K.S. Rajan (28 Dec 2014)


Russian Weapons Advancements
Ed Hindson
Dr. Ed Hindson
World Prophetic Ministry

Russian President Vladimir Putin announced in mid-September that his country will embark on a program to introduce an array of new nuclear and conventional weapons, according to an Associated Press report.

Putin's announcement came just as the Russian military successfully test-fired a Bulava intercontinental ballistic missile from a nuclear submarine. The Bulava has been plagued with problems in the past, so its success on this occasion was a cause for celebration in Russia.

The Russian leader was concerned about actions taken by the U.S. and the West that are perceived as threats to his nation. He said, "We have warned many times that we would have to take corresponding countermeasures to ensure our security... I would like to underline that we only take retaliatory steps."


The AP report elaborated, "Putin said Russia's weapons modernization program for 2016-2025 should focus on building a new array of offensive weapons to provide a 'guaranteed nuclear deterrent;' re-arming strategic and long-range aviation; creating an aerospace defense system and developing high-precision conventional weapons."

Putin did not elaborate on the particular weapons he had in mind, but in the past, he has boasted that new Russian missiles can "penetrate any prospective missile shield."

"Talking about potential threats, the Russian president specifically pointed at the U.S. missile defense program and Washington's plans to develop new conventional weapons that could strike targets anywhere in the world in as little as an hour with deadly precision."

Putin's concerns about American and NATO advances in conventional weapons has caused him to place conventional weapons as one of Russia's chief areas of emphasis.

Russia's comparative weakness in this area means that they have to rely more heavily on nuclear deterrence, making it possible, according to the AP, that "Russia may use nuclear weapons first in response to conventional aggression"—certainly not an outcome anyone wants to occur.

The Russian leader also emphasized that his country must rely more on domestic production for military components.

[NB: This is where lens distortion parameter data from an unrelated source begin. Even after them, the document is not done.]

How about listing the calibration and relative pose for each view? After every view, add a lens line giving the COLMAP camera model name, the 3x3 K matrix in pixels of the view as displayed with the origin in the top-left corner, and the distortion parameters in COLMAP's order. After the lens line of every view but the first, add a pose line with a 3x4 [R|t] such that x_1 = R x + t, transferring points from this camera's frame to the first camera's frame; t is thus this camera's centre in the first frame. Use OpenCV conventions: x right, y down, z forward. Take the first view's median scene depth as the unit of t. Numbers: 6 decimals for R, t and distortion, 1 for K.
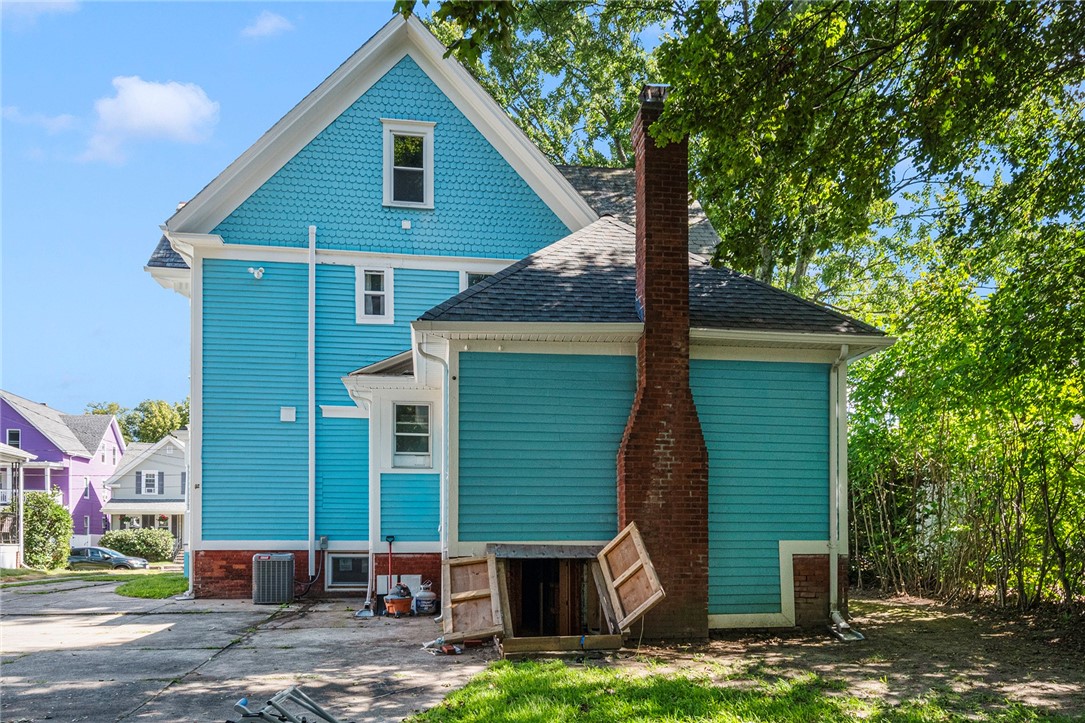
lens RADIAL K [[775.7, 0, 542.5], [0, 775.7, 346.9], [0, 0, 1]] dist [-0.003172, -0.001278]
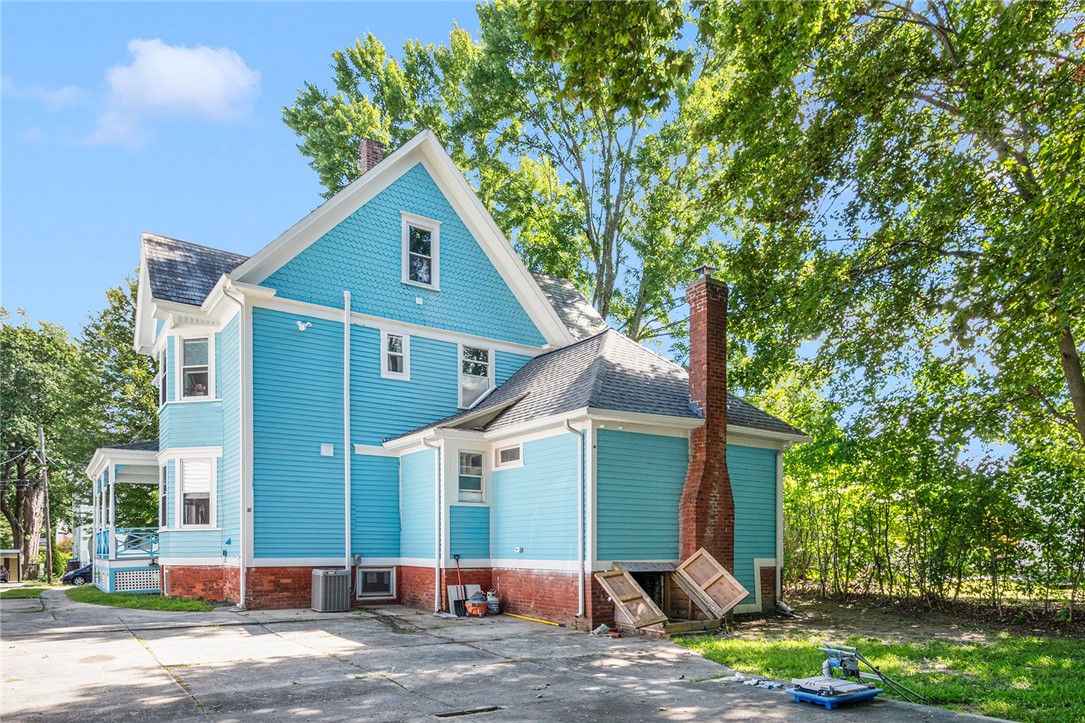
lens RADIAL K [[665.6, 0, 542.5], [0, 665.6, 361.5], [0, 0, 1]] dist [-0.002178, 0.000338]
pose [[0.908338, 0.113431, 0.402561, -0.451425], [-0.101074, 0.993525, -0.051888, -0.027727], [-0.405840, 0.006443, 0.913922, -0.062465]]
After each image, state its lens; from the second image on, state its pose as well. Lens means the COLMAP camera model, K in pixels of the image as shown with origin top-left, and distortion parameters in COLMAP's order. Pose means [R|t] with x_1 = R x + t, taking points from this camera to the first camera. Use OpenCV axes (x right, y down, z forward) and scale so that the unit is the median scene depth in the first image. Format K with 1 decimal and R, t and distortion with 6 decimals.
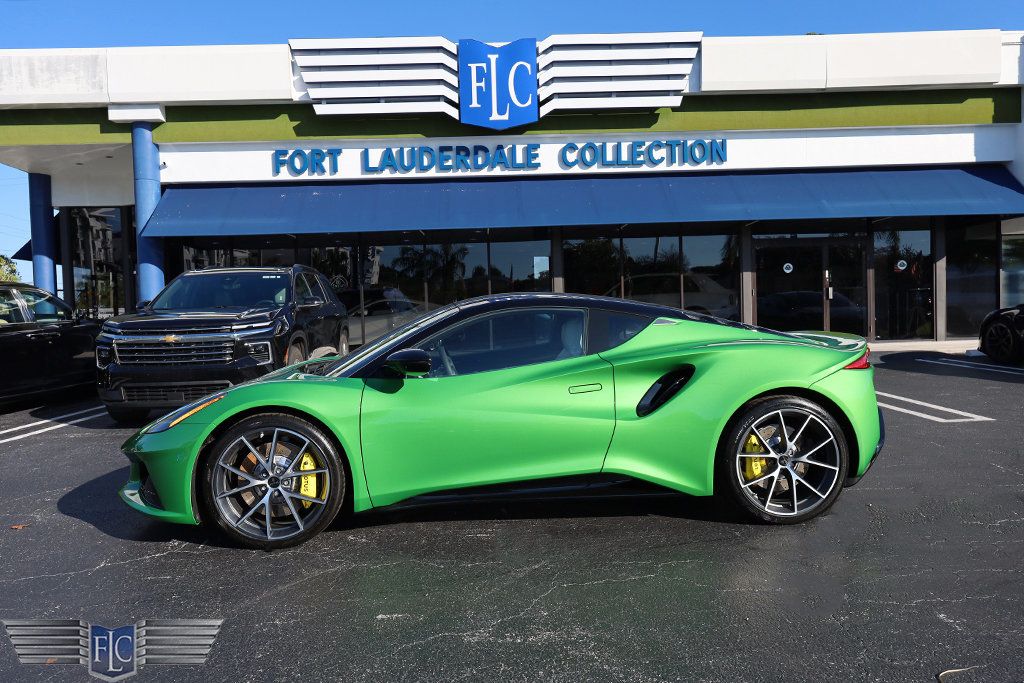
lens RADIAL K [[701.2, 0, 509.3], [0, 701.2, 341.0], [0, 0, 1]] dist [0.000885, 0.004382]
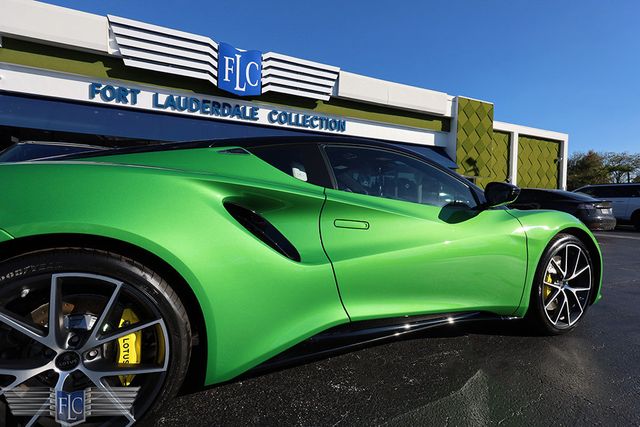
lens RADIAL K [[302.1, 0, 323.8], [0, 302.1, 213.3], [0, 0, 1]] dist [-0.000873, -0.000373]
pose [[0.922237, 0.039476, 0.384604, -0.100717], [-0.034651, 0.999210, -0.019471, 0.018413], [-0.385068, 0.004630, 0.922876, 0.168137]]
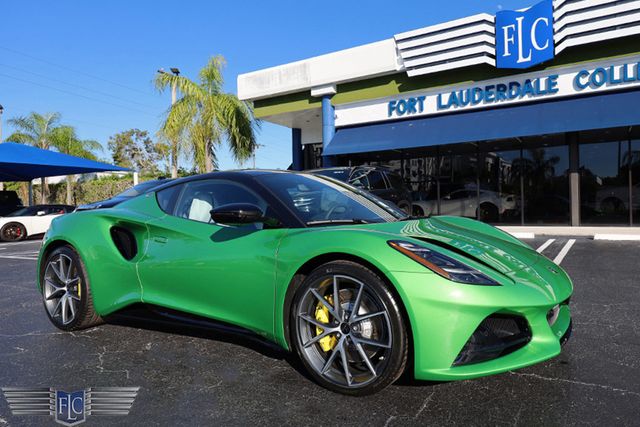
lens RADIAL K [[406.2, 0, 378.3], [0, 406.2, 207.2], [0, 0, 1]] dist [0.019149, -0.024729]
pose [[0.866864, 0.013356, -0.498365, 0.141080], [-0.026226, 0.999479, -0.018832, 0.004549], [0.497854, 0.029395, 0.866763, 0.135093]]
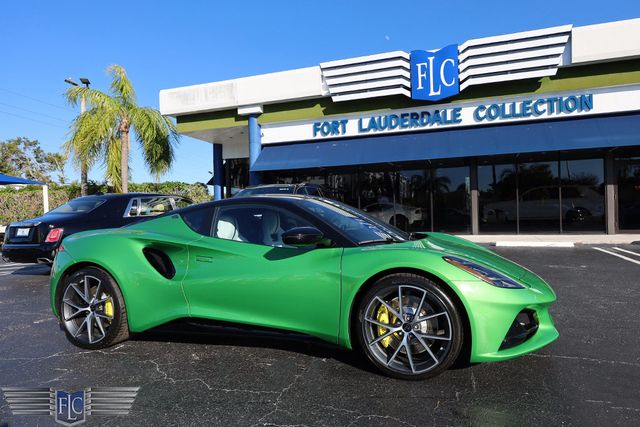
lens RADIAL K [[378.3, 0, 352.6], [0, 378.3, 216.3], [0, 0, 1]] dist [-0.002185, 0.000178]
pose [[0.946471, 0.006106, -0.322730, 0.089963], [-0.015267, 0.999549, -0.025861, 0.000437], [0.322426, 0.029404, 0.946138, 0.087123]]
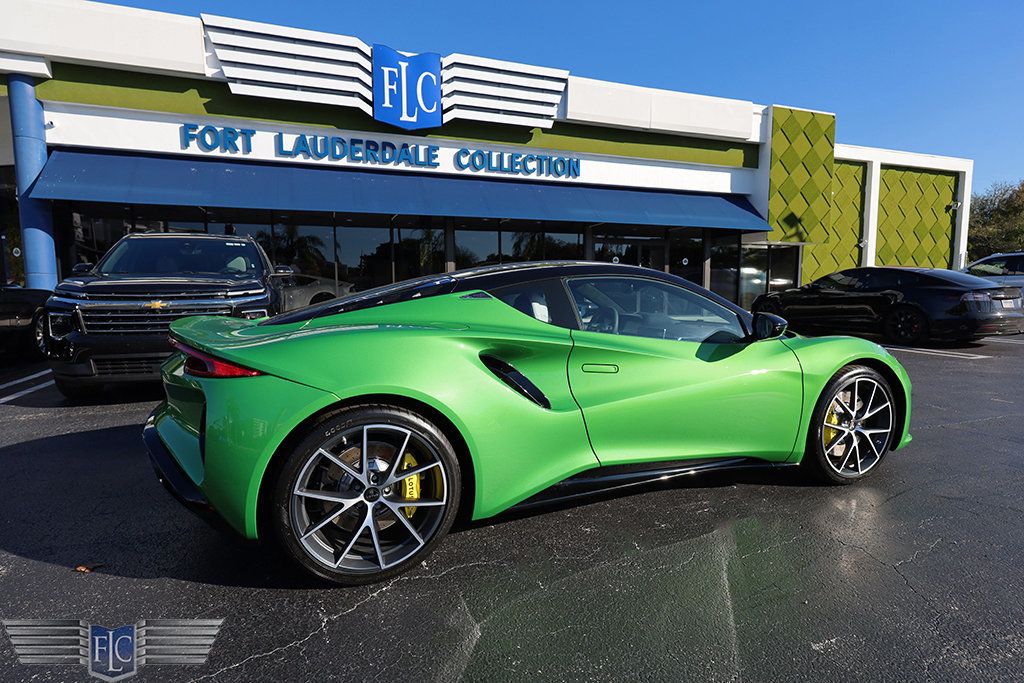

The ongoing conflict with neighboring Ukraine has caused not only Ukraine but also many Western nations to cut their military-related exports to Russia.

Putin emphasized that he did not wish to launch another arms race, but this certainly sounds like one. The ability of the new weapons to penetrate our missile shields will undoubtedly make it mandatory for us to improve or replace those shields. And additional conventional weapons on Russia's part will trigger the need for more on our part as well.

For all nations involved in such an arms race, additional funds spent on weapons systems will invariably mean much-needed domestic projects will remain undone. But such is the price that must be paid in a world that is increasingly leaning to militarization.